Firstly mark the start date of your last menstruation on your calendar and count 15 days on, this is the ovulation date. Mark this day with a cross. As sperm can last to up to 3 days and as ovulation does not happen always on day 15, I suggest you cross off 4 days before and 2 days after your calculated ovulation day.
So you should have crossed off day 10 to 17 after the first day of your menstruation, this is the biological cycle and this is where the normal ‘natural birth control’ ends with a success rate of around 55%, so just following this cycle is a bit of a gamble.
The next step is to find out your cosmobiologcial date (the date within the moon cycle you were born). I am sure you can research the day of your birth and add moon cycle to the search to find out the exact ‘moon date’ for example 3 days after New Moon, 6 days before Full Moon and so on.

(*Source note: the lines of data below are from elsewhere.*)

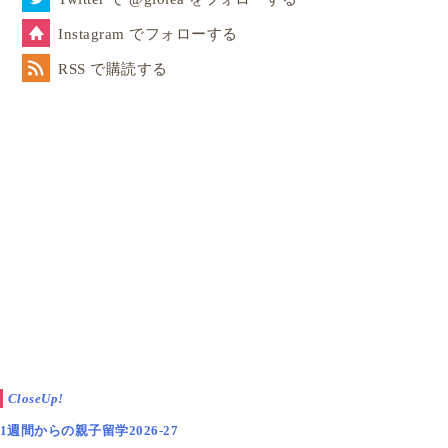
Instagram でフォローする
RSS で購読する
CloseUp!
1週間からの親子留学2026-27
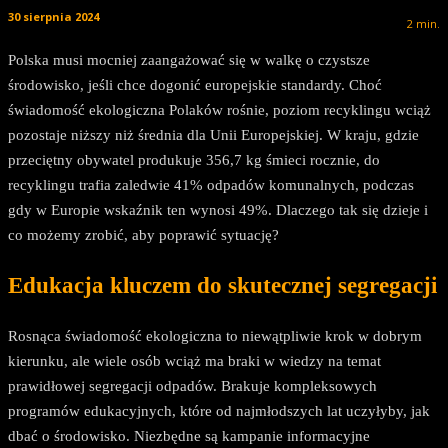
30 sierpnia 2024
2
min.
Polska musi mocniej zaangażować się w walkę o czystsze
środowisko, jeśli chce dogonić europejskie standardy. Choć
świadomość ekologiczna Polaków rośnie, poziom recyklingu wciąż
pozostaje niższy niż średnia dla Unii Europejskiej. W kraju, gdzie
przeciętny obywatel produkuje 356,7 kg śmieci rocznie, do
recyklingu trafia zaledwie 41% odpadów komunalnych, podczas
gdy w Europie wskaźnik ten wynosi 49%. Dlaczego tak się dzieje i
co możemy zrobić, aby poprawić sytuację?
Edukacja kluczem do skutecznej segregacji
Rosnąca świadomość ekologiczna to niewątpliwie krok w dobrym
kierunku, ale wiele osób wciąż ma braki w wiedzy na temat
prawidłowej segregacji odpadów. Brakuje kompleksowych
programów edukacyjnych, które od najmłodszych lat uczyłyby, jak
dbać o środowisko. Niezbędne są kampanie informacyjne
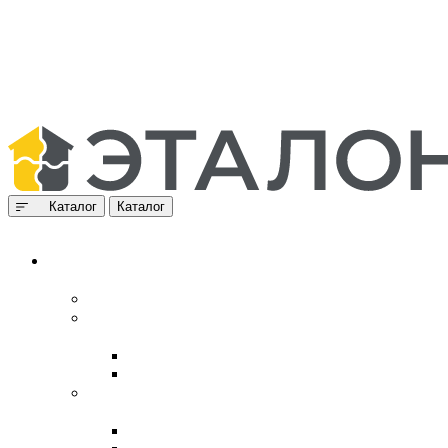
Каталог
Каталог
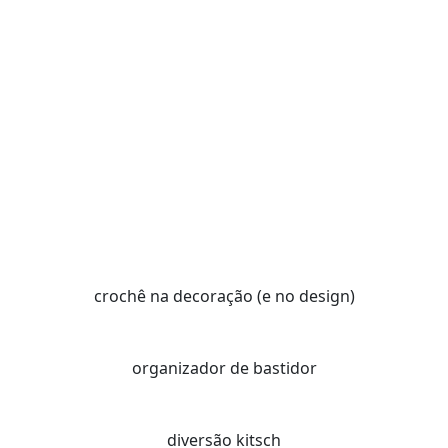
crochê na decoração (e no design)
organizador de bastidor
diversão kitsch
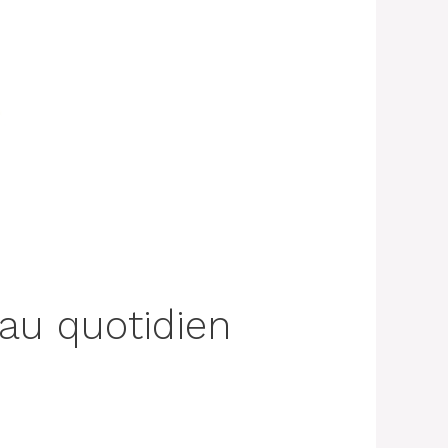
.com/2021/01/automatic-
 au quotidien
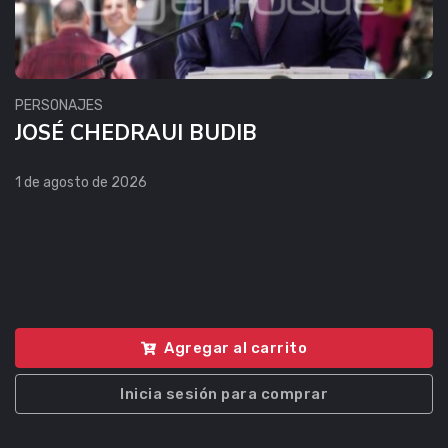
PERSONAJES
JOSÉ CHEDRAUI BUDIB
1 de agosto de 2026
Agregar al carrito
Inicia sesión para comprar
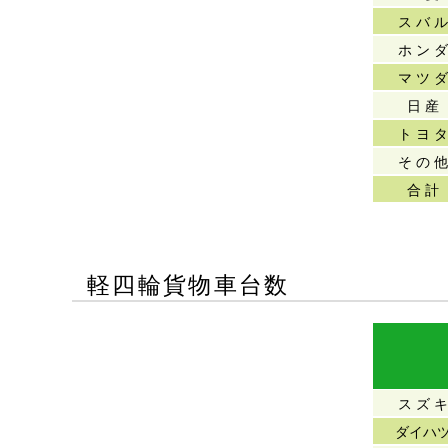
ス バ ル
ホ ン ダ
マ ツ ダ
日 産
ト ヨ タ
そ の 他
合 計
軽四輪貨物車台数
ス ズ キ
ダイハ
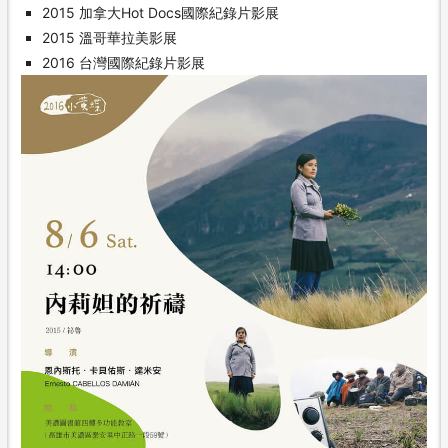
2015 加拿大Hot Docs國際紀錄片影展
2015 溫哥華拉美影展
2016 台灣國際紀錄片影展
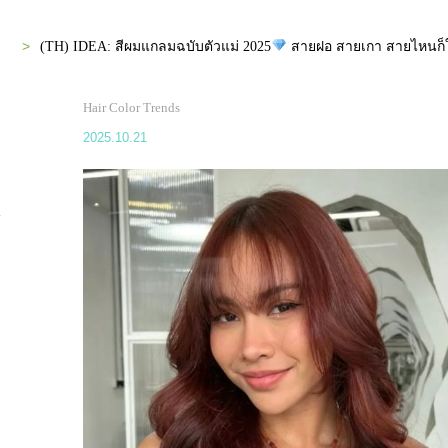
(TH) IDEA: สีผมแกลมฉบับตัวแม่ 2025
สายฝอ สายเกา สายไหนก็ใ
Hair Color Trends
2025.10.21
i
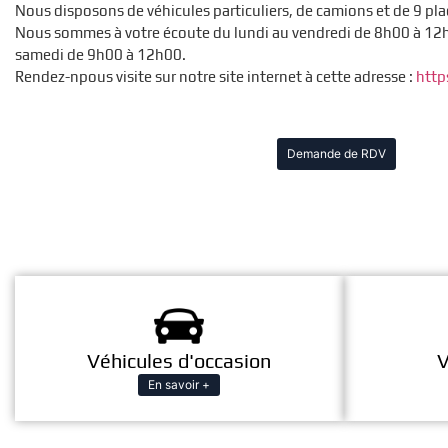
Nous disposons de véhicules particuliers, de camions et de 9 pla
Nous sommes à votre écoute du lundi au vendredi de 8h00 à 12h
samedi de 9h00 à 12h00.
Rendez-npous visite sur notre site internet à cette adresse :
http
Demande de RDV
Véhicules d'occasion
V
En savoir +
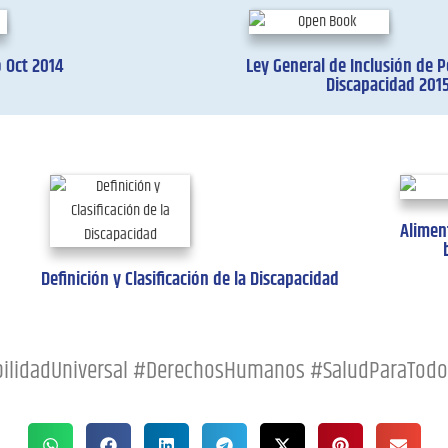
 Oct 2014
Ley General de Inclusión de 
Discapacidad 201
Alimen
Definición y Clasificación de la Discapacidad
ibilidadUniversal #DerechosHumanos #SaludParaTodo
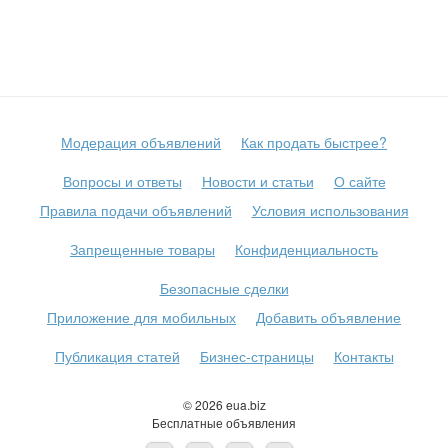
Модерация объявлений
Как продать быстрее?
Вопросы и ответы
Новости и статьи
О сайте
Правила подачи объявлений
Условия использования
Запрещенные товары
Конфиденциальность
Безопасные сделки
Приложение для мобильных
Добавить объявление
Публикация статей
Бизнес-страницы
Контакты
© 2026 eua.biz
Бесплатные объявления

Then check a current moon calendar and find which date in that cycle correlates with the moon phase date you are born. It may sound complicated, but once you know you are born on the 3rd day of the Waning Moon (so 3 days after Full Moon) you can just mark it on the LWTM life-style calendar for each month.
To make it easier here is an example:
Your first date of your last period was on the 1st January, so you would cross off 10th to 17th January. If you were born on a Full Moon (and that month it was on the 24th), then cross off the period between the 20th and the 25th Jan.
The crossed off days are the ones you can conceive, all other days should be safe.
Over time, these cycles slightly shift. This happens particularly if your own fertility cycle is either shorter or longer than the average moon cycle. There may even be times when both cycles overlap and this is an ideal opportunity for women to fall pregnant who previously found it hard to conceive.